▸ WHAT IS NEEDED: Tell how many lines in the data contain the word "CELG", and leave out everything else.

▸ RECORDS FOR THIS TASK:
####################

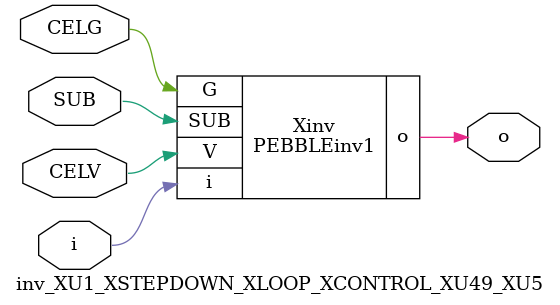
<source format=v>



module PEBBLEinv1 ( o, G, SUB, V, i );

  input V;
  input i;
  input G;
  output o;
  input SUB;
endmodule

//Celera Confidential Do Not Copy inv_XU1_XSTEPDOWN_XLOOP_XCONTROL_XU49_XU5
//Celera Confidential Symbol Generator
//5V Inverter
module inv_XU1_XSTEPDOWN_XLOOP_XCONTROL_XU49_XU5 (CELV,CELG,i,o,SUB);
input CELV;
input CELG;
input i;
input SUB;
output o;

//Celera Confidential Do Not Copy inv
PEBBLEinv1 Xinv(
.V (CELV),
.i (i),
.o (o),
.SUB (SUB),
.G (CELG)
);
//,diesize,PEBBLEinv1

//Celera Confidential Do Not Copy Module End
//Celera Schematic Generator
endmodule

</source>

####################

▸ ANSWER SPACE: 3